### Your instructions
Copy all the lines below without altering anything.

========================

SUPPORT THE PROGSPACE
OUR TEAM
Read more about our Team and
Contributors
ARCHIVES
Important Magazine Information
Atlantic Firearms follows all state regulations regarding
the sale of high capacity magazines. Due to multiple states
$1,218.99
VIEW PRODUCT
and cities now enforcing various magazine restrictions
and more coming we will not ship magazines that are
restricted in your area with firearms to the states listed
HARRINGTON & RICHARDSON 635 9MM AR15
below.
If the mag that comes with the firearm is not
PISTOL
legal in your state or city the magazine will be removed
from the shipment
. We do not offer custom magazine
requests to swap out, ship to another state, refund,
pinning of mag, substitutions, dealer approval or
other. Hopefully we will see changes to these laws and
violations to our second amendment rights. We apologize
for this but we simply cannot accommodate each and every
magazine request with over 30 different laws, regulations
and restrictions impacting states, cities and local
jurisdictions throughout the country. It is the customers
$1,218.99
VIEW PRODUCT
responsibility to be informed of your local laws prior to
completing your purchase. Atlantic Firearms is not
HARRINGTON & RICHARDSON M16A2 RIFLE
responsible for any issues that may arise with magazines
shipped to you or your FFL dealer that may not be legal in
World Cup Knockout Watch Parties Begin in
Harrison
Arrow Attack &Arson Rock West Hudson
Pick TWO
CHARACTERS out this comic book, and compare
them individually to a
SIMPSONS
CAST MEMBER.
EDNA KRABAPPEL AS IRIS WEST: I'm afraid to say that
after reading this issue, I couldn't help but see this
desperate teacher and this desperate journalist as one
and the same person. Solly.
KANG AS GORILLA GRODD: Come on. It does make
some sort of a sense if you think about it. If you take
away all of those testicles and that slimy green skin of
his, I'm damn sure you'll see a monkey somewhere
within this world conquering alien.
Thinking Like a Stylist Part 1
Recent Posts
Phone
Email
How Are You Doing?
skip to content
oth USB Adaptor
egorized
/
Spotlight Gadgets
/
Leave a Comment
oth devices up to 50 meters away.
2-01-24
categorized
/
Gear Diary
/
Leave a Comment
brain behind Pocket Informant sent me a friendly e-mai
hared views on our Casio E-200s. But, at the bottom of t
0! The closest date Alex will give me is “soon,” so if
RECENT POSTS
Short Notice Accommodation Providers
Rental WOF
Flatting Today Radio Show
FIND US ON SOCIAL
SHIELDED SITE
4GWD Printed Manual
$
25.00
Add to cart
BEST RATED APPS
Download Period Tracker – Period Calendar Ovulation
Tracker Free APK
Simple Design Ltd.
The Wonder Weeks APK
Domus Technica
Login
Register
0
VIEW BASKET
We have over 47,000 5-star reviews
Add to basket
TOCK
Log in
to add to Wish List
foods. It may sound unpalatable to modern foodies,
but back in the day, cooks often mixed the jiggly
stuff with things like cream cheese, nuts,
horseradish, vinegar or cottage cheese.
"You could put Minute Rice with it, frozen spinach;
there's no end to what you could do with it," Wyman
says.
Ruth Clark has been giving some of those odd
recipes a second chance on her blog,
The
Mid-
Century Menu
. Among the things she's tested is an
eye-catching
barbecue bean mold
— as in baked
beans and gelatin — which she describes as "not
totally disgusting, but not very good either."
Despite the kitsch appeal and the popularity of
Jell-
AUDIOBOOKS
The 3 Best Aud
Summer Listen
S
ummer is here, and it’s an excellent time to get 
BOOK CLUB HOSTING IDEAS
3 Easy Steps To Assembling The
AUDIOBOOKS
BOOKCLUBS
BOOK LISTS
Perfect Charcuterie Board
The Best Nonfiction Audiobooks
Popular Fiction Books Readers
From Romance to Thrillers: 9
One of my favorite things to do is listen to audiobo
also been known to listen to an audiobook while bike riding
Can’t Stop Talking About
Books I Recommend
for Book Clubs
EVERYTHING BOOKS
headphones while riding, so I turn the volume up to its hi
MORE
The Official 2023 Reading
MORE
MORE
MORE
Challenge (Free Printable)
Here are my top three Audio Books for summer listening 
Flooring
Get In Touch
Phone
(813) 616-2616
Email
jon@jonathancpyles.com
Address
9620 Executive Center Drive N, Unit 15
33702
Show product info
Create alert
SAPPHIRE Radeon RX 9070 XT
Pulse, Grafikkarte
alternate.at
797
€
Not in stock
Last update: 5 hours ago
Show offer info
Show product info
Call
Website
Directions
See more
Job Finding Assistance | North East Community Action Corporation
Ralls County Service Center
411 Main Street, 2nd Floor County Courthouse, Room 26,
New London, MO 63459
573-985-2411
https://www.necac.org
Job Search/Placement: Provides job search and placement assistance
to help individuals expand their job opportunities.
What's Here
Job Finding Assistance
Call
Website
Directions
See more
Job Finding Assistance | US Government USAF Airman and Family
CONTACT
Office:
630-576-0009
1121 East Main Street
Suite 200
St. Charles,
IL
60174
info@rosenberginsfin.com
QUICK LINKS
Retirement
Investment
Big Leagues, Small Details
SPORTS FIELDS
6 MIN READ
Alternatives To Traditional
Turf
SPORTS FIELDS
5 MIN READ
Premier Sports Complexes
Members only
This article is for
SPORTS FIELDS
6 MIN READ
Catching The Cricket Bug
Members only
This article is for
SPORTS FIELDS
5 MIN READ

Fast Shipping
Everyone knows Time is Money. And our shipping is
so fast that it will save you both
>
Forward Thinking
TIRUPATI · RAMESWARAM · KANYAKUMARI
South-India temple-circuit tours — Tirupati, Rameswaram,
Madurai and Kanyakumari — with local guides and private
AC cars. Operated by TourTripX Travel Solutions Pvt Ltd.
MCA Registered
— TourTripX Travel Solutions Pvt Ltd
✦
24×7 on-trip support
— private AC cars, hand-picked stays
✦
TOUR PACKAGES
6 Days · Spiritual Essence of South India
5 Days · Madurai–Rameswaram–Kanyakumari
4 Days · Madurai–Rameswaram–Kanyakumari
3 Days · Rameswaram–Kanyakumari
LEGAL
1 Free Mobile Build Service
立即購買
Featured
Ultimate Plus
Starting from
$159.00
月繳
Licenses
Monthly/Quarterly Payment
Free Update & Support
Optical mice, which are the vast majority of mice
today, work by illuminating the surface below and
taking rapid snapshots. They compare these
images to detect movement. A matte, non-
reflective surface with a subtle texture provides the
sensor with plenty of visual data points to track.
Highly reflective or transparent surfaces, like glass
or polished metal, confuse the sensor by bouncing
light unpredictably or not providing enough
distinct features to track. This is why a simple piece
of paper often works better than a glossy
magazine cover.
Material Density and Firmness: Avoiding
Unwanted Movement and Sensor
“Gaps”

========================

### Answer
SUPPORT THE PROGSPACE
OUR TEAM
Read more about our Team and
Contributors
ARCHIVES
Important Magazine Information
Atlantic Firearms follows all state regulations regarding
the sale of high capacity magazines. Due to multiple states
$1,218.99
VIEW PRODUCT
and cities now enforcing various magazine restrictions
and more coming we will not ship magazines that are
restricted in your area with firearms to the states listed
HARRINGTON & RICHARDSON 635 9MM AR15
below.
If the mag that comes with the firearm is not
PISTOL
legal in your state or city the magazine will be removed
from the shipment
. We do not offer custom magazine
requests to swap out, ship to another state, refund,
pinning of mag, substitutions, dealer approval or
other. Hopefully we will see changes to these laws and
violations to our second amendment rights. We apologize
for this but we simply cannot accommodate each and every
magazine request with over 30 different laws, regulations
and restrictions impacting states, cities and local
jurisdictions throughout the country. It is the customers
$1,218.99
VIEW PRODUCT
responsibility to be informed of your local laws prior to
completing your purchase. Atlantic Firearms is not
HARRINGTON & RICHARDSON M16A2 RIFLE
responsible for any issues that may arise with magazines
shipped to you or your FFL dealer that may not be legal in
World Cup Knockout Watch Parties Begin in
Harrison
Arrow Attack &Arson Rock West Hudson
Pick TWO
CHARACTERS out this comic book, and compare
them individually to a
SIMPSONS
CAST MEMBER.
EDNA KRABAPPEL AS IRIS WEST: I'm afraid to say that
after reading this issue, I couldn't help but see this
desperate teacher and this desperate journalist as one
and the same person. Solly.
KANG AS GORILLA GRODD: Come on. It does make
some sort of a sense if you think about it. If you take
away all of those testicles and that slimy green skin of
his, I'm damn sure you'll see a monkey somewhere
within this world conquering alien.
Thinking Like a Stylist Part 1
Recent Posts
Phone
Email
How Are You Doing?
skip to content
oth USB Adaptor
egorized
/
Spotlight Gadgets
/
Leave a Comment
oth devices up to 50 meters away.
2-01-24
categorized
/
Gear Diary
/
Leave a Comment
brain behind Pocket Informant sent me a friendly e-mai
hared views on our Casio E-200s. But, at the bottom of t
0! The closest date Alex will give me is “soon,” so if
RECENT POSTS
Short Notice Accommodation Providers
Rental WOF
Flatting Today Radio Show
FIND US ON SOCIAL
SHIELDED SITE
4GWD Printed Manual
$
25.00
Add to cart
BEST RATED APPS
Download Period Tracker – Period Calendar Ovulation
Tracker Free APK
Simple Design Ltd.
The Wonder Weeks APK
Domus Technica
Login
Register
0
VIEW BASKET
We have over 47,000 5-star reviews
Add to basket
TOCK
Log in
to add to Wish List
foods. It may sound unpalatable to modern foodies,
but back in the day, cooks often mixed the jiggly
stuff with things like cream cheese, nuts,
horseradish, vinegar or cottage cheese.
"You could put Minute Rice with it, frozen spinach;
there's no end to what you could do with it," Wyman
says.
Ruth Clark has been giving some of those odd
recipes a second chance on her blog,
The
Mid-
Century Menu
. Among the things she's tested is an
eye-catching
barbecue bean mold
— as in baked
beans and gelatin — which she describes as "not
totally disgusting, but not very good either."
Despite the kitsch appeal and the popularity of
Jell-
AUDIOBOOKS
The 3 Best Aud
Summer Listen
S
ummer is here, and it’s an excellent time to get 
BOOK CLUB HOSTING IDEAS
3 Easy Steps To Assembling The
AUDIOBOOKS
BOOKCLUBS
BOOK LISTS
Perfect Charcuterie Board
The Best Nonfiction Audiobooks
Popular Fiction Books Readers
From Romance to Thrillers: 9
One of my favorite things to do is listen to audiobo
also been known to listen to an audiobook while bike riding
Can’t Stop Talking About
Books I Recommend
for Book Clubs
EVERYTHING BOOKS
headphones while riding, so I turn the volume up to its hi
MORE
The Official 2023 Reading
MORE
MORE
MORE
Challenge (Free Printable)
Here are my top three Audio Books for summer listening 
Flooring
Get In Touch
Phone
(813) 616-2616
Email
jon@jonathancpyles.com
Address
9620 Executive Center Drive N, Unit 15
33702
Show product info
Create alert
SAPPHIRE Radeon RX 9070 XT
Pulse, Grafikkarte
alternate.at
797
€
Not in stock
Last update: 5 hours ago
Show offer info
Show product info
Call
Website
Directions
See more
Job Finding Assistance | North East Community Action Corporation
Ralls County Service Center
411 Main Street, 2nd Floor County Courthouse, Room 26,
New London, MO 63459
573-985-2411
https://www.necac.org
Job Search/Placement: Provides job search and placement assistance
to help individuals expand their job opportunities.
What's Here
Job Finding Assistance
Call
Website
Directions
See more
Job Finding Assistance | US Government USAF Airman and Family
CONTACT
Office:
630-576-0009
1121 East Main Street
Suite 200
St. Charles,
IL
60174
info@rosenberginsfin.com
QUICK LINKS
Retirement
Investment
Big Leagues, Small Details
SPORTS FIELDS
6 MIN READ
Alternatives To Traditional
Turf
SPORTS FIELDS
5 MIN READ
Premier Sports Complexes
Members only
This article is for
SPORTS FIELDS
6 MIN READ
Catching The Cricket Bug
Members only
This article is for
SPORTS FIELDS
5 MIN READ

Fast Shipping
Everyone knows Time is Money. And our shipping is
so fast that it will save you both
>
Forward Thinking
TIRUPATI · RAMESWARAM · KANYAKUMARI
South-India temple-circuit tours — Tirupati, Rameswaram,
Madurai and Kanyakumari — with local guides and private
AC cars. Operated by TourTripX Travel Solutions Pvt Ltd.
MCA Registered
— TourTripX Travel Solutions Pvt Ltd
✦
24×7 on-trip support
— private AC cars, hand-picked stays
✦
TOUR PACKAGES
6 Days · Spiritual Essence of South India
5 Days · Madurai–Rameswaram–Kanyakumari
4 Days · Madurai–Rameswaram–Kanyakumari
3 Days · Rameswaram–Kanyakumari
LEGAL
1 Free Mobile Build Service
立即購買
Featured
Ultimate Plus
Starting from
$159.00
月繳
Licenses
Monthly/Quarterly Payment
Free Update & Support
Optical mice, which are the vast majority of mice
today, work by illuminating the surface below and
taking rapid snapshots. They compare these
images to detect movement. A matte, non-
reflective surface with a subtle texture provides the
sensor with plenty of visual data points to track.
Highly reflective or transparent surfaces, like glass
or polished metal, confuse the sensor by bouncing
light unpredictably or not providing enough
distinct features to track. This is why a simple piece
of paper often works better than a glossy
magazine cover.
Material Density and Firmness: Avoiding
Unwanted Movement and Sensor
“Gaps”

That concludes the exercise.